Saved data entries
╭──
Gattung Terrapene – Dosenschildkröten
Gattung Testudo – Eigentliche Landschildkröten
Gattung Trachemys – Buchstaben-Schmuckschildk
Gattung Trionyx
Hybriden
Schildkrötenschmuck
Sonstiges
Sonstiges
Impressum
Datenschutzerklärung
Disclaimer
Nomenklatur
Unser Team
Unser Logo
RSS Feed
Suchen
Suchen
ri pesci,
╰──
╭──
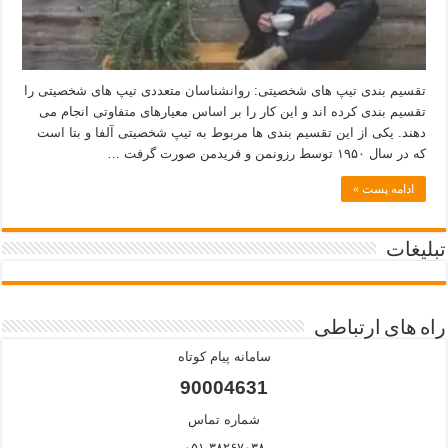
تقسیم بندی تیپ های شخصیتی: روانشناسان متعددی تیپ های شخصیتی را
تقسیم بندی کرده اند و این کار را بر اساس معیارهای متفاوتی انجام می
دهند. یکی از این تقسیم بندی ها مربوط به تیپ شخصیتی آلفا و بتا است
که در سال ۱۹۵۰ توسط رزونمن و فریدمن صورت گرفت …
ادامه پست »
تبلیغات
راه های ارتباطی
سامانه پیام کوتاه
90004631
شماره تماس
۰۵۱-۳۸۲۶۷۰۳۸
╰──
Your task - Within the data above, how many lines contain the word "Gattung"? Write only the number.

Written solution - 4